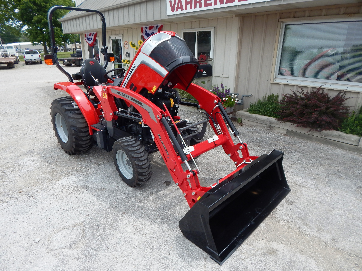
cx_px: 181
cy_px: 136
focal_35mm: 22
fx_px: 230
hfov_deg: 76.4
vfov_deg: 61.1
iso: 125
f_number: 3
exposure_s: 1/1250
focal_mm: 4
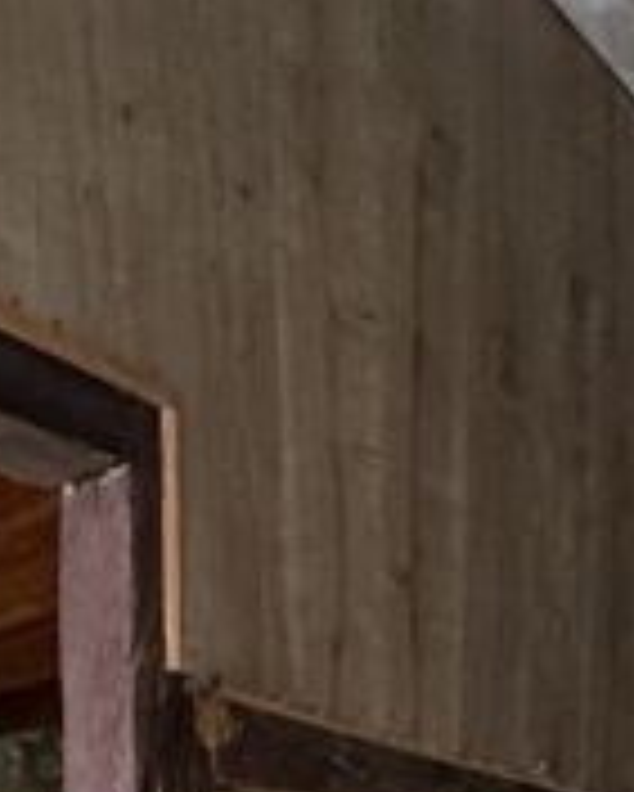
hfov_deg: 24.3
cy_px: 1346
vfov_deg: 21.9
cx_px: 144
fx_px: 1453
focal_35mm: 62
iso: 500
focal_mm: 2.22
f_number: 2.2
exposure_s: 1/60
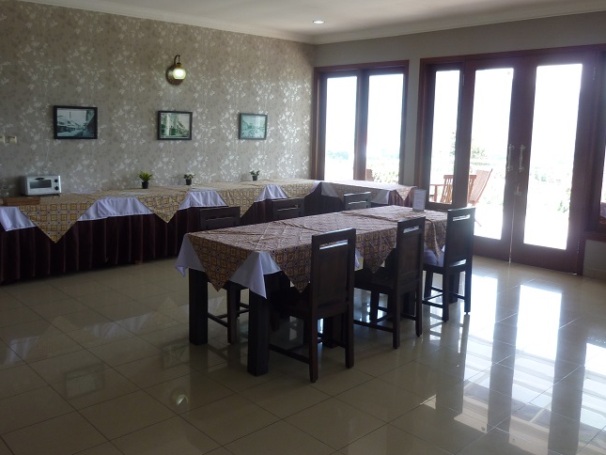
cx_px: 276
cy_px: 205
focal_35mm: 31
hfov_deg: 58.3
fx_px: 543
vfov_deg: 45.4
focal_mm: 4.5
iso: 80
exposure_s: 1/40
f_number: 3.3
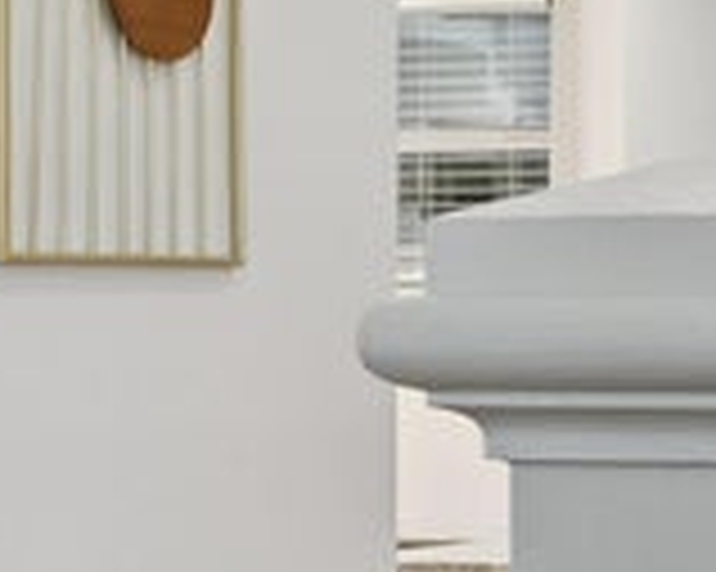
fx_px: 2647
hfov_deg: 12.7
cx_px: 1590
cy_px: 261
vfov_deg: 12.3
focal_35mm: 125
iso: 100
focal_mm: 22
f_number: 11
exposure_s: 1/8
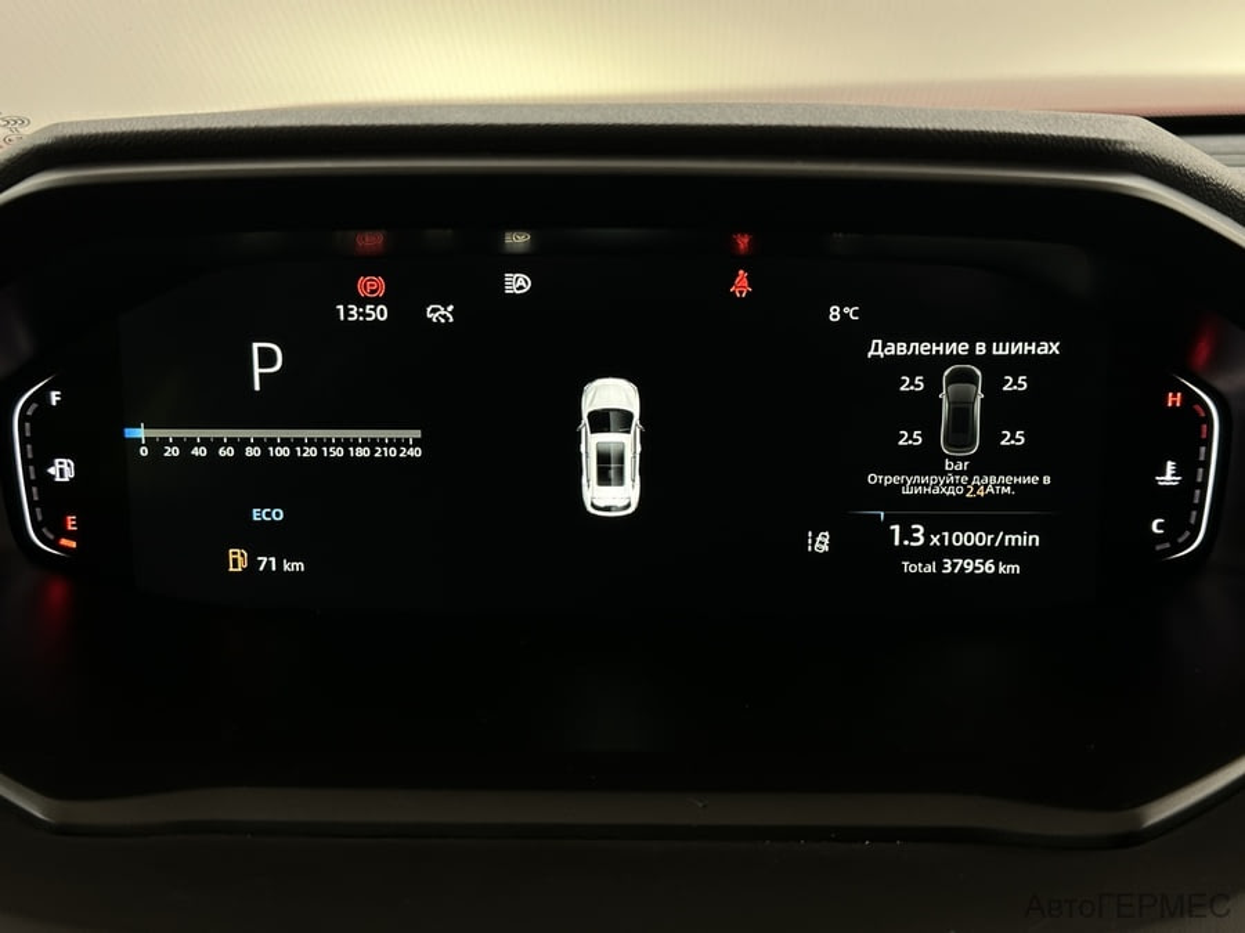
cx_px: 622
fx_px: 1726
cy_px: 466
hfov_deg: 39.7
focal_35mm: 48
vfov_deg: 30.3
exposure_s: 1/33
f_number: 1.78
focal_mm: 6.86
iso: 200
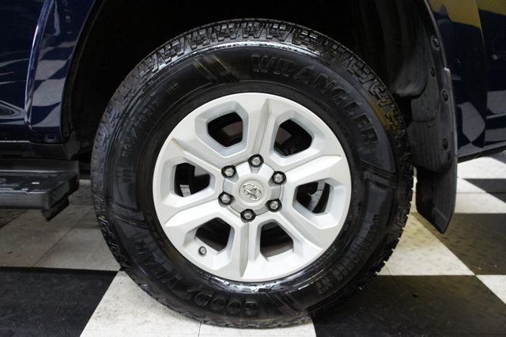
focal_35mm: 27
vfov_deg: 47.9
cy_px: 168
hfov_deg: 67.4
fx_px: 379
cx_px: 253
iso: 1600
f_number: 3.5
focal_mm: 18
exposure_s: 1/50
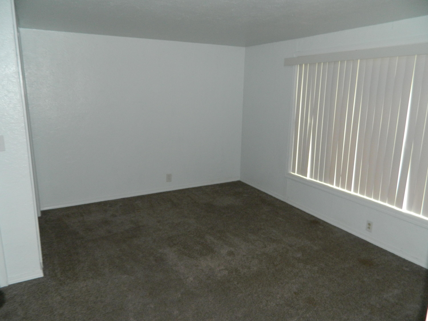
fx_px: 309
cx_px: 214
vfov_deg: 54.9
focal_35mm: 25
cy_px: 160
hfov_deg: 69.4
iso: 200
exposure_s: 1/30
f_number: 3.1
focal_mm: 4.5
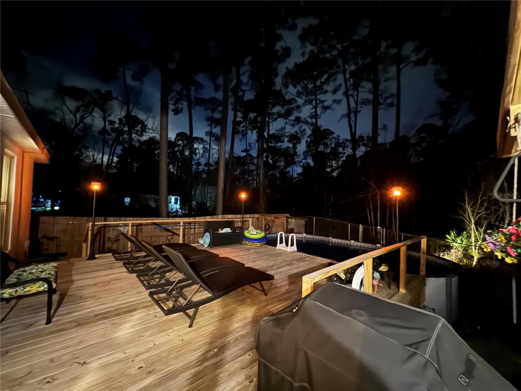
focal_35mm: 14
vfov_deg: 85.7
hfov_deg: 102.1
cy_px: 196
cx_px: 260
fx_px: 211
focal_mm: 2.22
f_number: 2.2
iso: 3200
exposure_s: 1/2
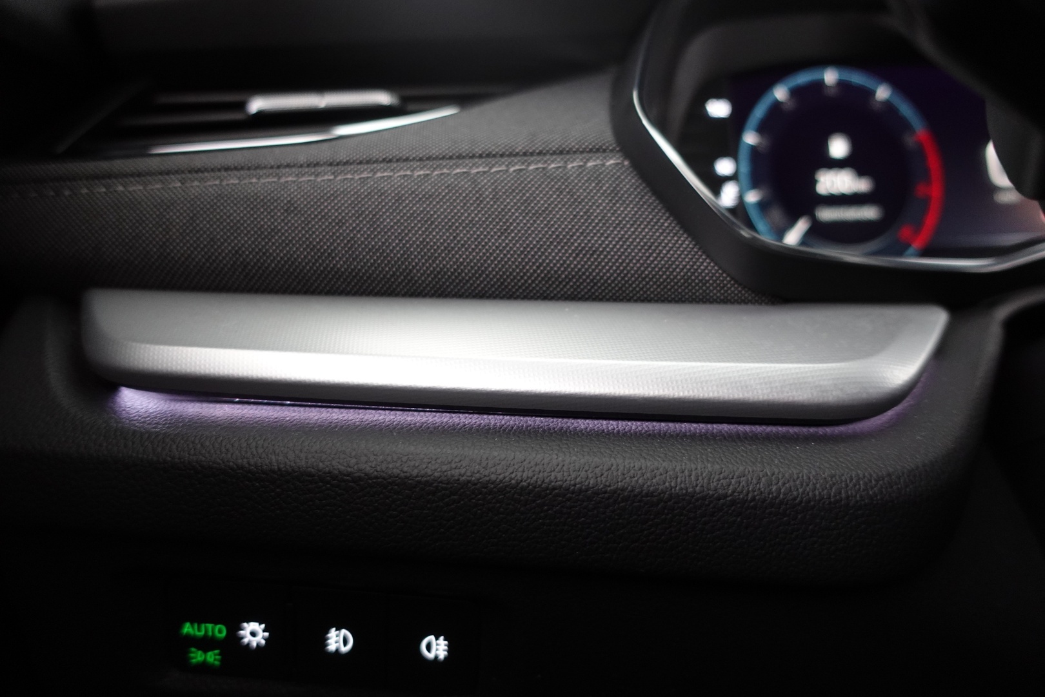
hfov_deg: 73.7
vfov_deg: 53.1
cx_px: 522
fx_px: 697
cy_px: 348
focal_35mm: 24
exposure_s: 1/20
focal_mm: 9.4
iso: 800
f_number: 1.8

..........

DESCRIPTION OF THE TASK: Nothing but the lines from the beginning of the material through the line with "hfov_deg: 73.7" should appear, printed exactly, with no pictures among them.

ANSWER:
cx_px: 181
cy_px: 136
focal_35mm: 22
fx_px: 230
hfov_deg: 76.4
vfov_deg: 61.1
iso: 125
f_number: 3
exposure_s: 1/1250
focal_mm: 4
hfov_deg: 24.3
cy_px: 1346
vfov_deg: 21.9
cx_px: 144
fx_px: 1453
focal_35mm: 62
iso: 500
focal_mm: 2.22
f_number: 2.2
exposure_s: 1/60
cx_px: 276
cy_px: 205
focal_35mm: 31
hfov_deg: 58.3
fx_px: 543
vfov_deg: 45.4
focal_mm: 4.5
iso: 80
exposure_s: 1/40
f_number: 3.3
fx_px: 2647
hfov_deg: 12.7
cx_px: 1590
cy_px: 261
vfov_deg: 12.3
focal_35mm: 125
iso: 100
focal_mm: 22
f_number: 11
exposure_s: 1/8
cx_px: 622
fx_px: 1726
cy_px: 466
hfov_deg: 39.7
focal_35mm: 48
vfov_deg: 30.3
exposure_s: 1/33
f_number: 1.78
focal_mm: 6.86
iso: 200
focal_35mm: 27
vfov_deg: 47.9
cy_px: 168
hfov_deg: 67.4
fx_px: 379
cx_px: 253
iso: 1600
f_number: 3.5
focal_mm: 18
exposure_s: 1/50
fx_px: 309
cx_px: 214
vfov_deg: 54.9
focal_35mm: 25
cy_px: 160
hfov_deg: 69.4
iso: 200
exposure_s: 1/30
f_number: 3.1
focal_mm: 4.5
focal_35mm: 14
vfov_deg: 85.7
hfov_deg: 102.1
cy_px: 196
cx_px: 260
fx_px: 211
focal_mm: 2.22
f_number: 2.2
iso: 3200
exposure_s: 1/2
hfov_deg: 73.7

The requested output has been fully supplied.